Exercise — Find the line with "adrenal gland was" in the listing below. Write it out exactly, along with every later line up to the final one.

Source material —
========================
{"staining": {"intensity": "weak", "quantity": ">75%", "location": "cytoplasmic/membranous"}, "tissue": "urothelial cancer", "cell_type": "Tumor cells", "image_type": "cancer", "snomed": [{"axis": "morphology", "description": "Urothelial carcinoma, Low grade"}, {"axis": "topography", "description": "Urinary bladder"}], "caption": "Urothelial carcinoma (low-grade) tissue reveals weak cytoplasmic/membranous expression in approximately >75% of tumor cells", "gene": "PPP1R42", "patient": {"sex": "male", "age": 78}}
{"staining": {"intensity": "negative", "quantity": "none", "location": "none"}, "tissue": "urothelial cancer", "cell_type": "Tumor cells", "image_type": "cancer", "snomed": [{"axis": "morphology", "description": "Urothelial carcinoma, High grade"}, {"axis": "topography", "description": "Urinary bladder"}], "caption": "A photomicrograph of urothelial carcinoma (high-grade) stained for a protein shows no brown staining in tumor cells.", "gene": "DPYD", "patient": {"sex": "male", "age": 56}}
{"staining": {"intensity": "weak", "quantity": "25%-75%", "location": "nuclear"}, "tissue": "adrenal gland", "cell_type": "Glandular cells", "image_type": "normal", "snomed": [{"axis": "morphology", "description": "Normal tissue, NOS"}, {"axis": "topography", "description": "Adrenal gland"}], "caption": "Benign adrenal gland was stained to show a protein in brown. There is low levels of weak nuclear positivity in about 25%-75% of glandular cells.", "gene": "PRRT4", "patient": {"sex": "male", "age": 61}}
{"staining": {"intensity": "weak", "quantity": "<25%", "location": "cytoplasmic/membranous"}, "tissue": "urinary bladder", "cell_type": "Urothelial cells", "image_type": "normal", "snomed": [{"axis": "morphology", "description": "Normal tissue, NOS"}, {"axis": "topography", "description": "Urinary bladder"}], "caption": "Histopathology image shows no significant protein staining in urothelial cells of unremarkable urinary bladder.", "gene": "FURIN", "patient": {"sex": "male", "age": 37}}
========================
Result —
{"staining": {"intensity": "weak", "quantity": "25%-75%", "location": "nuclear"}, "tissue": "adrenal gland", "cell_type": "Glandular cells", "image_type": "normal", "snomed": [{"axis": "morphology", "description": "Normal tissue, NOS"}, {"axis": "topography", "description": "Adrenal gland"}], "caption": "Benign adrenal gland was stained to show a protein in brown. There is low levels of weak nuclear positivity in about 25%-75% of glandular cells.", "gene": "PRRT4", "patient": {"sex": "male", "age": 61}}
{"staining": {"intensity": "weak", "quantity": "<25%", "location": "cytoplasmic/membranous"}, "tissue": "urinary bladder", "cell_type": "Urothelial cells", "image_type": "normal", "snomed": [{"axis": "morphology", "description": "Normal tissue, NOS"}, {"axis": "topography", "description": "Urinary bladder"}], "caption": "Histopathology image shows no significant protein staining in urothelial cells of unremarkable urinary bladder.", "gene": "FURIN", "patient": {"sex": "male", "age": 37}}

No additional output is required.